Totally independent of NASA’s multi-billion-dollar efforts to put men on the moon, or into international space stations, author Julian Guthrie here documents private citizen’s efforts to award a ten-million-dollar prize “to the first non-governmental team that could build and fly a three-person rocket to the (edge) of space twice within two weeks.” In these pages, the reader will meet some of the men who competed for that prize, including Texas multimillionaire and computer game creator John Carmack, Romanian aerospace engineer Dumitru Popescu, rocket enthusiast Pablo de Leon in Buenos Aires and Colgate laboratory technician Steve Bennett in Manchester, England.
For this reviewer, Guthrie weaves an equally fascinating story within the story of this private race to space. In May of 2002, Erik Lindbergh honored the 75th anniversary of his grandfather’s historic flight by retracing Charles’ flight across the Atlantic, using a small, single-engine Lancair Columbia 300, dubbed “The New Spirit of St. Louis,” at a cost of $289,000. Guthrie devotes at least two full chapters to Lindbergh’s efforts to duplicate his grandfather’s 1927 groundbreaking feat. While the Lindbergh aviation adventure seemed to have very little to do with making spaceships, it would be well worth a separate book of its own.

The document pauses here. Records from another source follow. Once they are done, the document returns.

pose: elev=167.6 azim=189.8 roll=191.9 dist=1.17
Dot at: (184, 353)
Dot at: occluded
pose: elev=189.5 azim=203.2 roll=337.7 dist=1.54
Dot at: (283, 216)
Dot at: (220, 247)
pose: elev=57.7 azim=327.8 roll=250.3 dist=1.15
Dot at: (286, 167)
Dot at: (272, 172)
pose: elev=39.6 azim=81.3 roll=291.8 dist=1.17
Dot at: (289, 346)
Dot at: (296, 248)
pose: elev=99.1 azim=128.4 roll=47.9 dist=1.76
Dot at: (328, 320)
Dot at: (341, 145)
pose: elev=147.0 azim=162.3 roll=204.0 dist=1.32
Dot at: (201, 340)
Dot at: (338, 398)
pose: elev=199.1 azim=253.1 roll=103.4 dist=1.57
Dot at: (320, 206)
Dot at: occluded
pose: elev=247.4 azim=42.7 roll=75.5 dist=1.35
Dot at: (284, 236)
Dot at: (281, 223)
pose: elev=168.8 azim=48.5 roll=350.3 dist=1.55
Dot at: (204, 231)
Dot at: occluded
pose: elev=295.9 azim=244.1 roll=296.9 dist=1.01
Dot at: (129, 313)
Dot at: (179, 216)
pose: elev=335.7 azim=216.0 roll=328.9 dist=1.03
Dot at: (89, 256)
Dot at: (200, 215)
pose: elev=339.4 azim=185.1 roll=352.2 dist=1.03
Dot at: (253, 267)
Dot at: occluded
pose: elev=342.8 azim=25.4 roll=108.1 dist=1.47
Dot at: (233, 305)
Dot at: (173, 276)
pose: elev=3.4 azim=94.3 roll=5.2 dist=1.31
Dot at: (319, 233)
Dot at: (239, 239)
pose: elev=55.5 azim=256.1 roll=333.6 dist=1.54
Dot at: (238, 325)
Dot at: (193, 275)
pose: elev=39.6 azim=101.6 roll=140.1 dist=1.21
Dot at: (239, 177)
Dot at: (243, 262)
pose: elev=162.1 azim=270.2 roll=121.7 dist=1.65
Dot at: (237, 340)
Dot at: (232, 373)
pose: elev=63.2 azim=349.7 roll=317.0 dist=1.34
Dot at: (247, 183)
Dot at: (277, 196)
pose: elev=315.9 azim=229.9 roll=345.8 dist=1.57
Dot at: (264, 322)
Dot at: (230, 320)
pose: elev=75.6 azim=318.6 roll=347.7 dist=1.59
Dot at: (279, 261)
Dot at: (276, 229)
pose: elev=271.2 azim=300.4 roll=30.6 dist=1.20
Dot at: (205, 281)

Spoiler alert. To cut right to the chase, Guthrie details the end of the “epic race and the birth of private spaceflight” with the successful launch in October of 2004 of the Burt Rutan-designed SpaceShipOne. During testing of the $25 million dollar spacecraft, SpaceShipOne became the first privately funded aircraft to exceed Mach 2 and Mach 3, the first privately funded crewed spacecraft to exceed an altitude of one hundred kilometers and the first privately funded reusable crewed spacecraft.
During the celebration on that historic October day, several of the contenders for the $10 million dollar prize were on hand. Among those also-rans was Pablo de Leon who described SpaceShipOne’s achievement as marking “the end of the government’s monopoly over manned launch.” Space enthusiast Peter Diamandis told the celebrating crowd, “We are at the birth of a new era---the personal spaceflight revolution.” Since those prophetical speeches in the Mojave Desert, multimillionaires like Jeff Bezos and Elon Musk have proven de Leon and Diamandis’ predictions were right on the money. For example, Musk’s SpaceX company “went on to become the first private company to send a rocket to orbit, the first private company to deliver cargo to the International Space Station and the first private company to land an orbiter back on the launchpad.”
Author Ken Auletta said it best. Julian Guthrie’s “vivid writing places readers right there . . . into the cockpit of the first civilian spacecraft to rocket into outer space. With the flair of a novelist and the precision of a fine journalist, (Guthrie) takes (her) readers not just into space but into the hearts and minds of the adventurers who dare go where NASA no longer does.” Fasten your seat belts and enjoy the ride!